Parallèlement, si l'on se réfère à toutes les données recueillies (celles issues de la tâche attentionnelle de détection de bip et de la tâche de catégorisation, ainsi que les réponses rapportées dans les questionnaires), nous constatons que la séquence pour laquelle les participants sont les plus efficaces et les plus rapides, est aussi la séquence qui est la plus appréciée, et pour laquelle le sentiment de Présence est décrit comme le plus fort. Il s'agit alors de la séquence vidéo.

Les comparaisons qui ont été menées sur ce groupe de riverains entre les deux lieux d'expérimentation (à leur domicile puis au LSEE) fournissent des éléments allant toujours dans le sens de nos conclusions.

Pour ce qui est de la tâche attentionnelle de détection de bip, la phase d'expérimentation à domicile a permis de relever des performances de référence des participants de ce groupe.

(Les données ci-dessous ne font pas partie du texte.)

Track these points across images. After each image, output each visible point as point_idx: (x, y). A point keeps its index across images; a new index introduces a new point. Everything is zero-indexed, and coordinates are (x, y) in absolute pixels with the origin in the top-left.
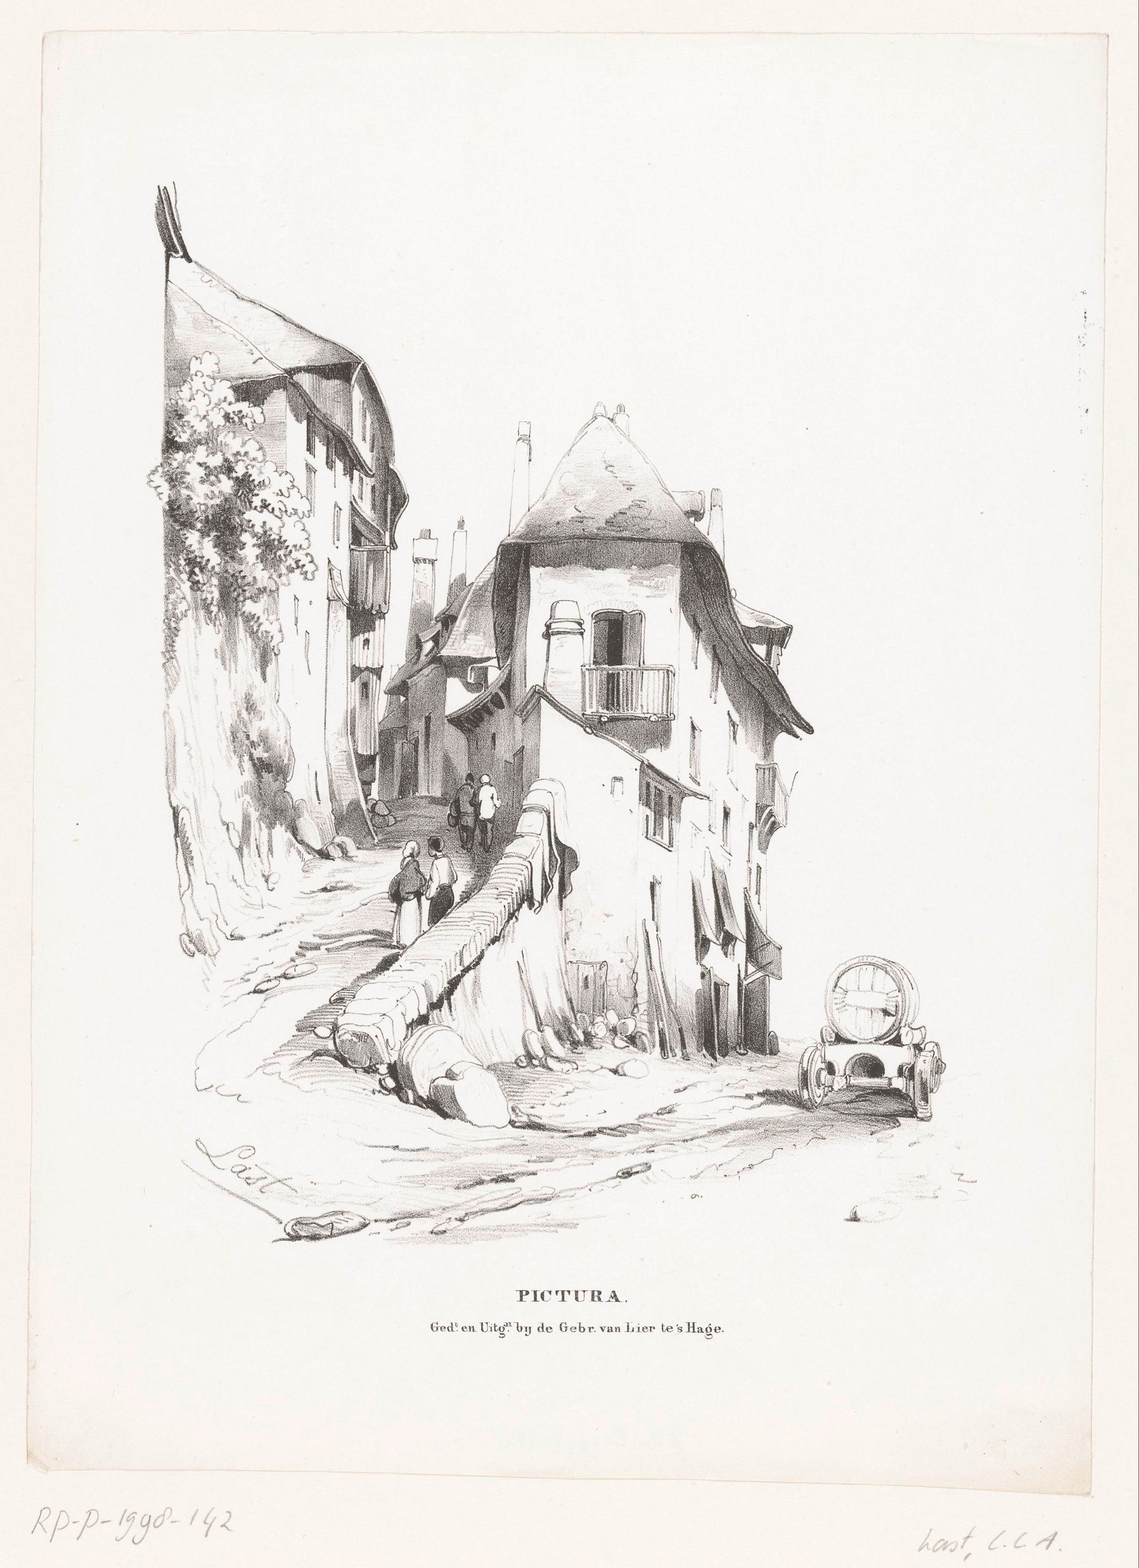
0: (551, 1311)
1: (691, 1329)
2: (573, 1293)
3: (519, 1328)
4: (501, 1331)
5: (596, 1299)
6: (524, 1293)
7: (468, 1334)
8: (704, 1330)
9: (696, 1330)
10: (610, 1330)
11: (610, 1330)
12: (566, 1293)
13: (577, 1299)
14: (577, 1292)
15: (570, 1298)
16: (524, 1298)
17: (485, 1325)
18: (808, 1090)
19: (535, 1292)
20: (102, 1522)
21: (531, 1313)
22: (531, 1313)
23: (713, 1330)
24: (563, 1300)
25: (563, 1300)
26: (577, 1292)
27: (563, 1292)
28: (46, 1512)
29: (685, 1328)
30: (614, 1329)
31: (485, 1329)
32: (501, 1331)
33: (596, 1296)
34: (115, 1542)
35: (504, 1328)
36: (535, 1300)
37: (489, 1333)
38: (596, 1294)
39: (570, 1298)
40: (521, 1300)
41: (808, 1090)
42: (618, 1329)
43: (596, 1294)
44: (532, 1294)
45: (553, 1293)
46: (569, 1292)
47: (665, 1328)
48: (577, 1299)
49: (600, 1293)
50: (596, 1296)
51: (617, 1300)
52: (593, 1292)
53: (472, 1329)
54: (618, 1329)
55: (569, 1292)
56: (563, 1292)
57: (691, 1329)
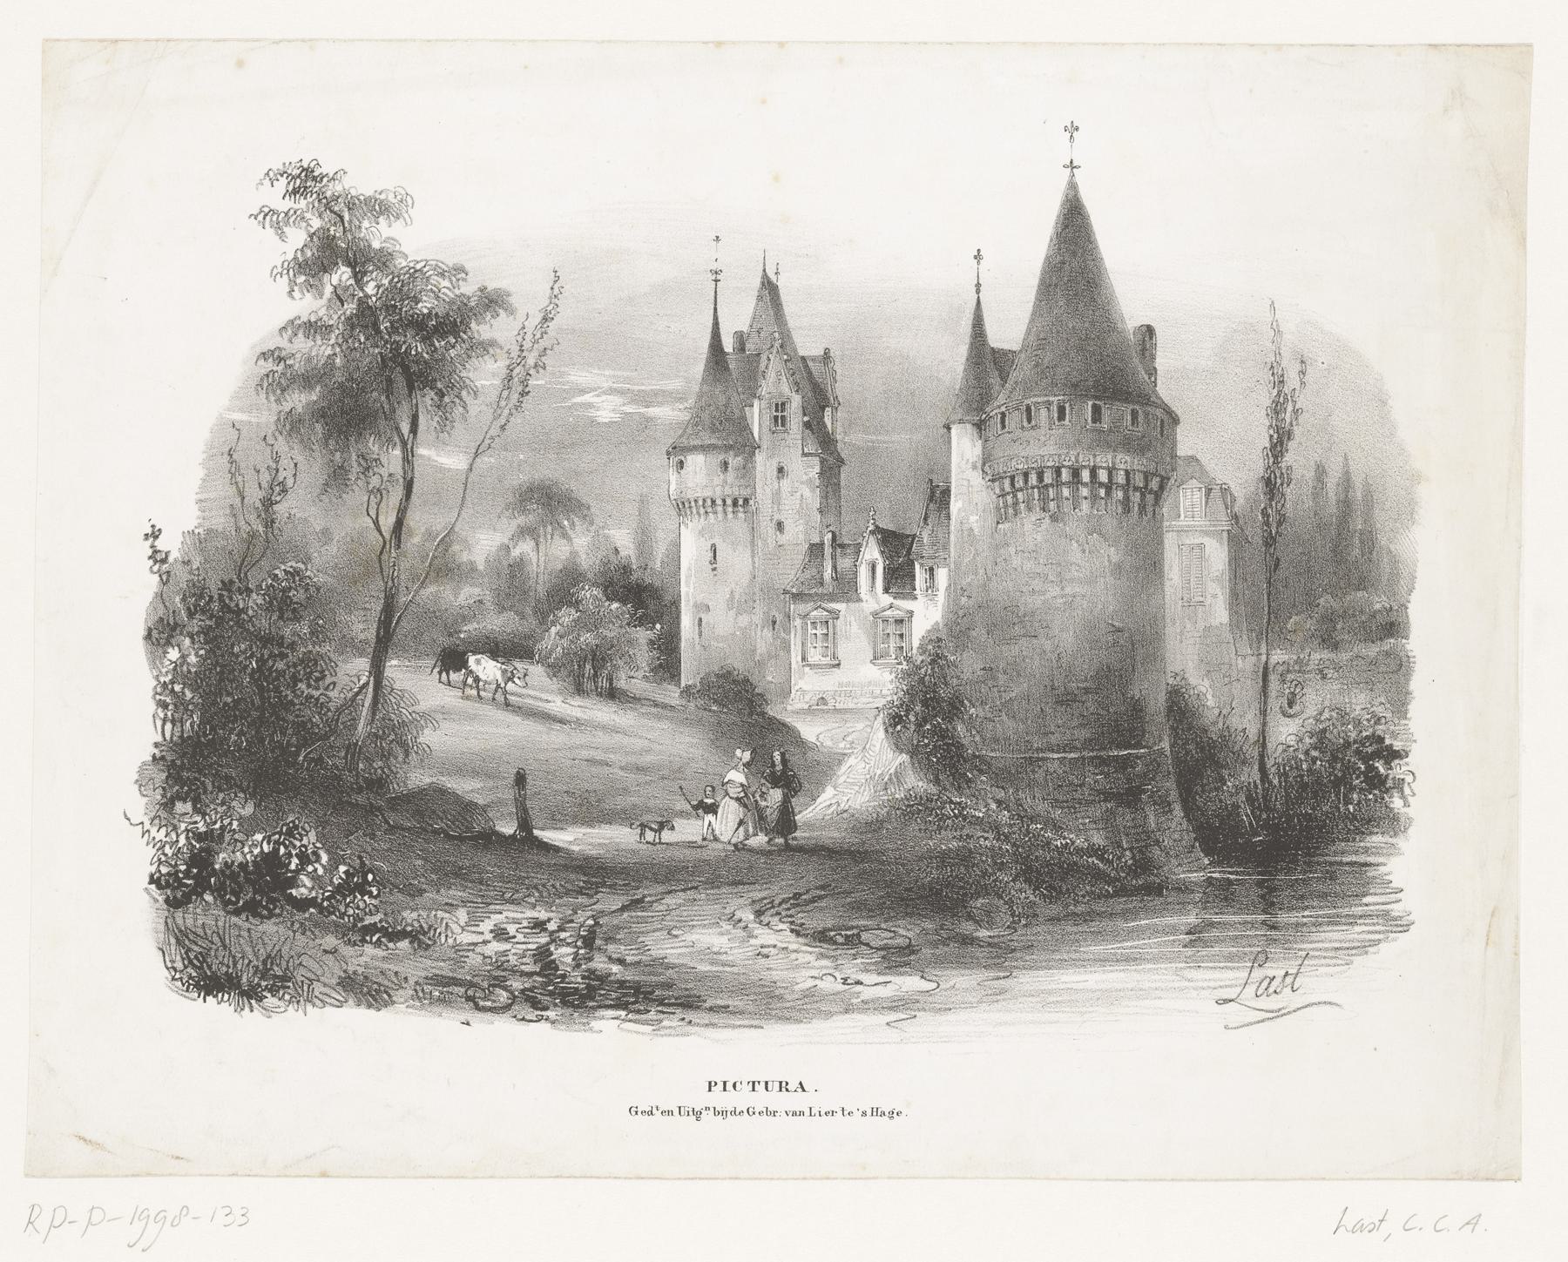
0: (742, 1099)
1: (875, 1114)
2: (763, 1084)
3: (717, 1113)
4: (698, 1115)
5: (784, 1089)
6: (713, 1084)
7: (666, 1118)
8: (887, 1113)
9: (879, 1114)
10: (794, 1114)
11: (794, 1114)
12: (756, 1083)
13: (767, 1089)
14: (767, 1083)
15: (760, 1088)
16: (713, 1089)
17: (682, 1109)
18: (623, 909)
19: (725, 1083)
20: (70, 1223)
21: (719, 1099)
22: (719, 1099)
23: (895, 1114)
24: (754, 1090)
25: (754, 1090)
26: (767, 1083)
27: (754, 1083)
28: (37, 1210)
29: (869, 1113)
30: (798, 1113)
31: (770, 1089)
32: (698, 1115)
33: (783, 1086)
34: (128, 1248)
35: (701, 1113)
36: (725, 1090)
37: (685, 1118)
38: (784, 1084)
39: (760, 1088)
40: (710, 1090)
41: (623, 909)
42: (802, 1113)
43: (784, 1084)
44: (720, 1085)
45: (745, 1083)
46: (759, 1082)
47: (846, 1113)
48: (767, 1089)
49: (787, 1084)
50: (783, 1086)
51: (804, 1090)
52: (781, 1083)
53: (670, 1113)
54: (802, 1113)
55: (759, 1082)
56: (754, 1083)
57: (875, 1114)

Les analyses de comparaisons menées sur la tâche de catégorisations comme sur cette tâche attentionnelle ne montrent pas d'effet du lieu d'expérimentation.

Les résultats obtenus sur les différentes tâches et les analyses réalisées sont aussi en faveur de nos hypothèses et donc de la capacité du LSEE à recréer un contexte comparable à l'environnement réel, qui y est simulé.

Concernant le groupe contrôle, constitué de personnes ne résidant pas dans le village test de Druillat, les résultats sont encore plus constants. Les effets du lien entre les images et le contexte créé par le laboratoire sur la tâche de catégorisation sont de nouveau confirmés, de même que la prédominance d'une des séquences pour induire le sentiment de Présence : cette fois, la séquence de Réalité augmentée.

Tout ceci concorde pour nous permettre d'argumenter en faveur de la validation de deux de nos objectifs:

- Tout d'abord, ces résultats vont dans le sens de la confirmation de nos hypothèses, non seulement en ce qui concerne les effets de contexte (H1,comme nous l'avons vu juste avant), mais aussi pour ce qui est des processus attentionnels. Il apparaît que les performances à cette tâche de détection de bip sont proportionnelles à l’intensité du sentiment de Présence dans la scène, comme l'affirmait une de nos hypothèses ( intitulée H2 en chapitre 5).

Pour le groupe de riverains, la séquence vidéo est celle qui induit le plus fort sentiment de présence décrit, de même que le plus grand sentiment d'être "comme chez soi". C'est aussi celle qui reçoit les notes esthétiques les plus élevées et pour laquelle le bruit est perçu comme le plus faible (alors que le niveau sonore est toujours le même, quelle que soit la scène visuelle). Cette séquence est également celle pendant laquelle les participants sont les plus rapides à la tâche attentionnelle.

Pour le groupe contrôle, on observe les mêmes types de résultats, mais pour la séquence de Réalité Augmentée.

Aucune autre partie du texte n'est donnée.